Friend Joe and I made a 'first trip' to Holmes Creek. Haven't fished it since I was very young with my granddad. We went out of Shell Landing at end of hwy 284A. It's a beautiful creek with plenty of water even at low water, like now. The lower creek from near Vernon downstream is fed by springs just up from Vernon a few miles. This makes for very clear water that become more stained as it moves downstream. Still, it's quiet clear in the hwy 284 (Millers Ferry Rd) area.
We didn't do well at all but did see a huge catch of shellcrackers that were caught bank fishing out into deep water with live worms. 
Fishing reports in Walton County have been rather slow but it the last few days I'm hearing things are picking up. We sure could use 2 or 3 feet of water in the river and then it should be excellent. 

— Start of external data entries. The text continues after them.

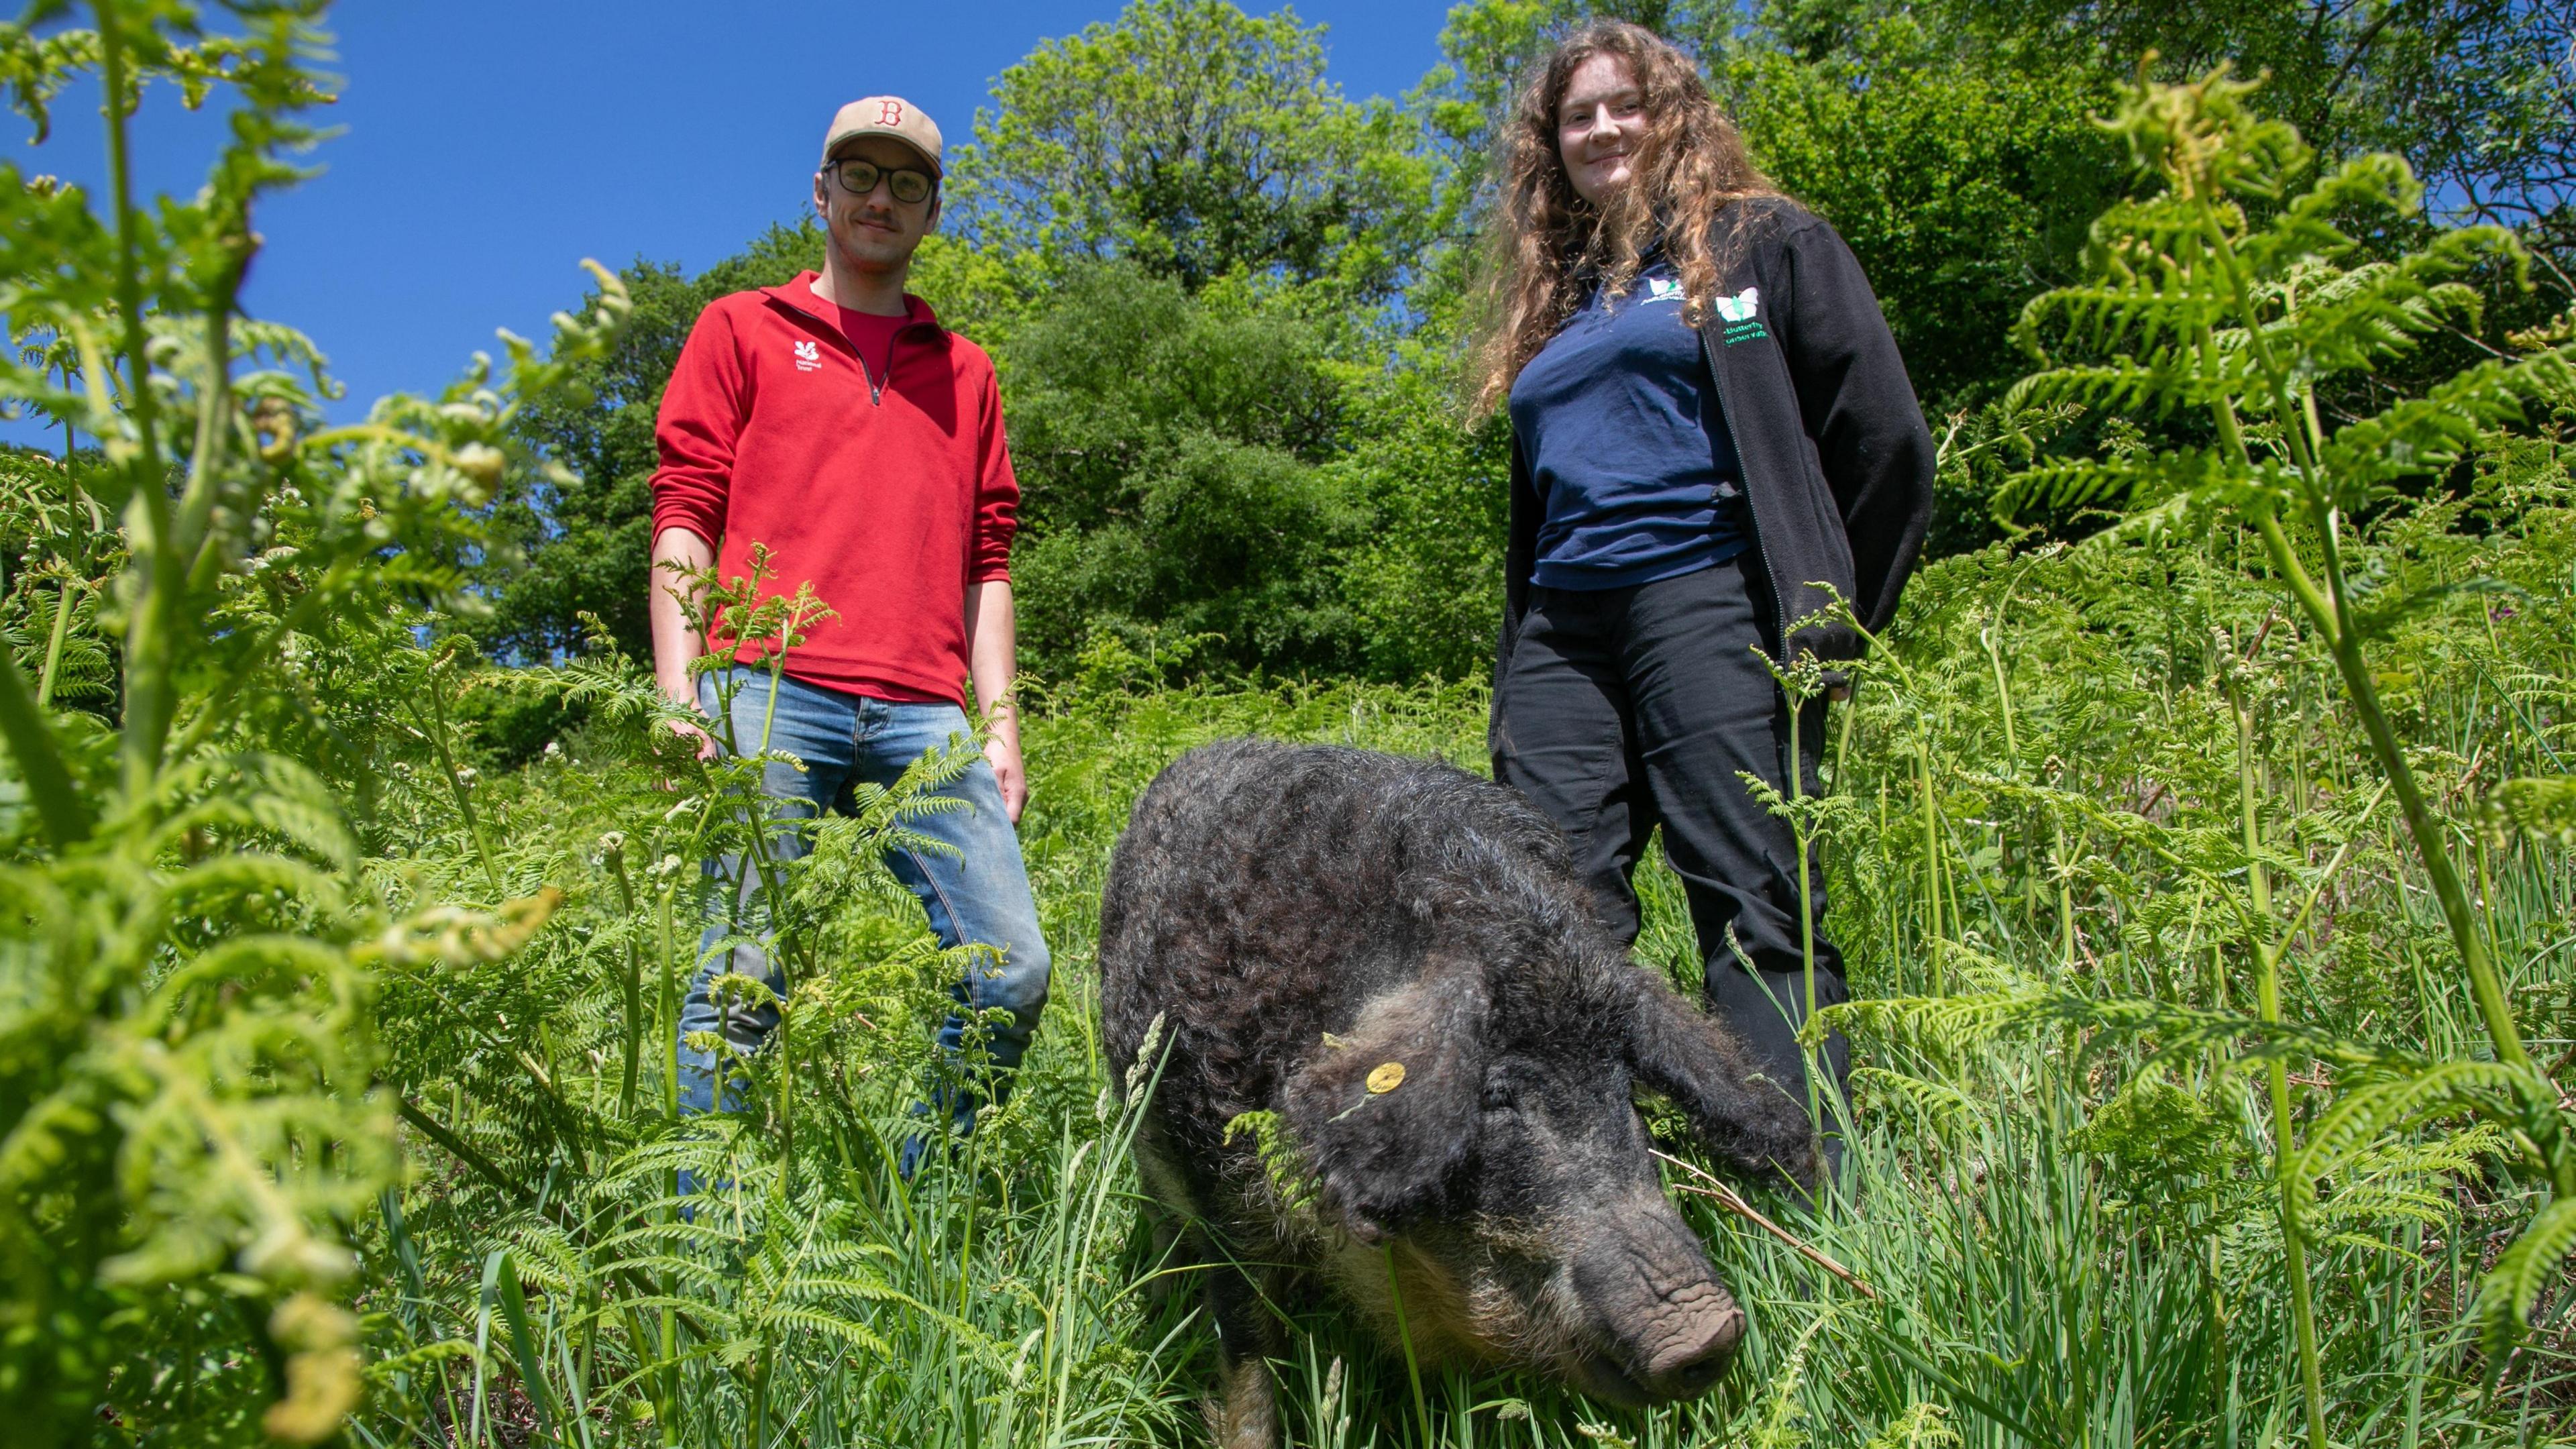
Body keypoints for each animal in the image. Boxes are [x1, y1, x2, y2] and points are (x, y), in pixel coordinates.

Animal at [1102, 737, 1813, 1433]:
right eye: (1494, 1097)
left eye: (1623, 1082)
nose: (1710, 1331)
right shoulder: (1217, 1183)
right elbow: (1248, 1367)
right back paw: (1157, 1298)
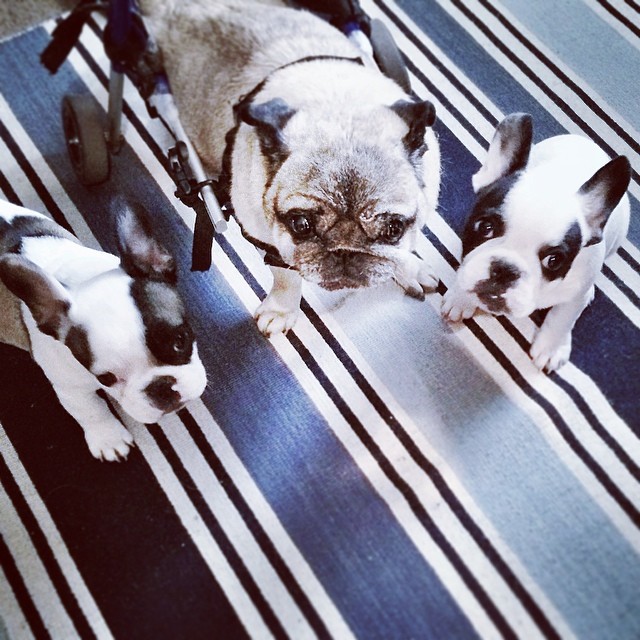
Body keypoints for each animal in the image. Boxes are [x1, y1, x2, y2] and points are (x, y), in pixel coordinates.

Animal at [0, 200, 206, 460]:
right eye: (105, 378)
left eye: (180, 340)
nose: (161, 388)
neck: (78, 275)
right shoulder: (70, 386)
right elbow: (89, 409)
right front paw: (109, 438)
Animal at [140, 0, 440, 338]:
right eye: (301, 225)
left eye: (393, 229)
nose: (344, 249)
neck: (339, 111)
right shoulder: (268, 239)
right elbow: (286, 276)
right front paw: (281, 310)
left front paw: (410, 268)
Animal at [440, 114, 632, 370]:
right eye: (485, 227)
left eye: (554, 260)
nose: (505, 270)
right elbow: (468, 268)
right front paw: (461, 297)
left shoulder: (575, 291)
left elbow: (562, 318)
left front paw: (551, 347)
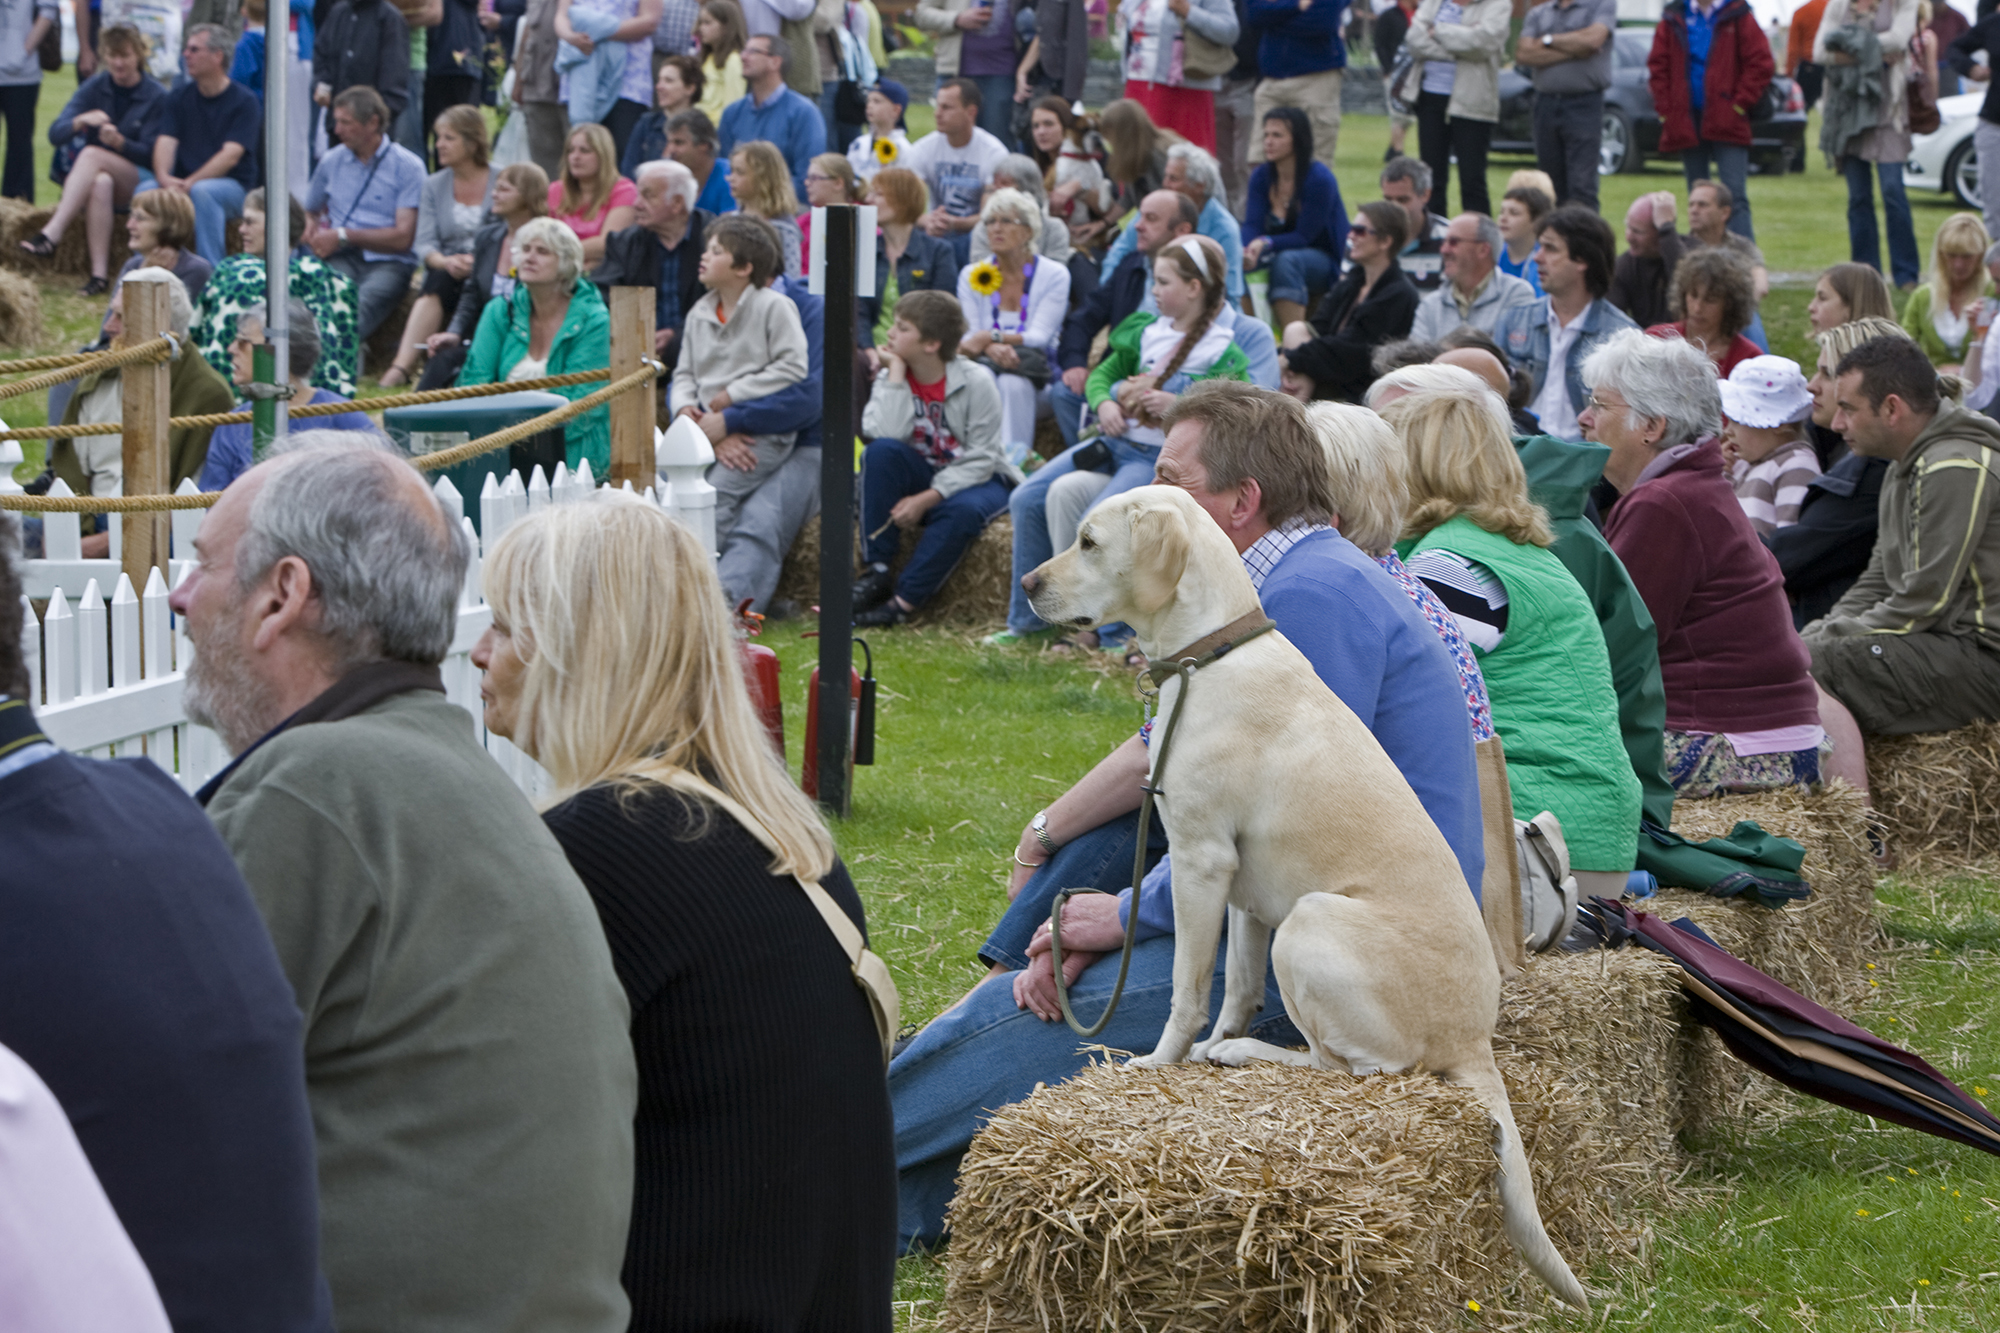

A report from Cowford area last Sunday mornng had two friends limit out on bream and two other guys with them in another boat almost got a limit. Most of the catch was small and average in weight. A good number were stumpknockers caught in one spot. That's much better than what I have been doing and that's for sure!!!

Headed back to Holmes Creek on Friday if all goes well. Yesterday we had two flats on the boat trailer. That's a story by itself......... Hope I can find a deep hole with a bunch of shellcrackers on Friday. 

I'm just getting into fishing Washington County and have learned they really promote all the fishing available there. Made a recon trip over there and found all sorts of ramps and places to go. They have over 40 boat ramps listed on a map from the Tourist Development Council and there are many more not listed. The 'sand hills' country has dozens of lakes of which many can be accessed by the public.


----------



## FishWalton (Jul 22, 2010)

Title of this thread should read Holmes Creek - Washington County. Can't figure out how to edit the title.....


----------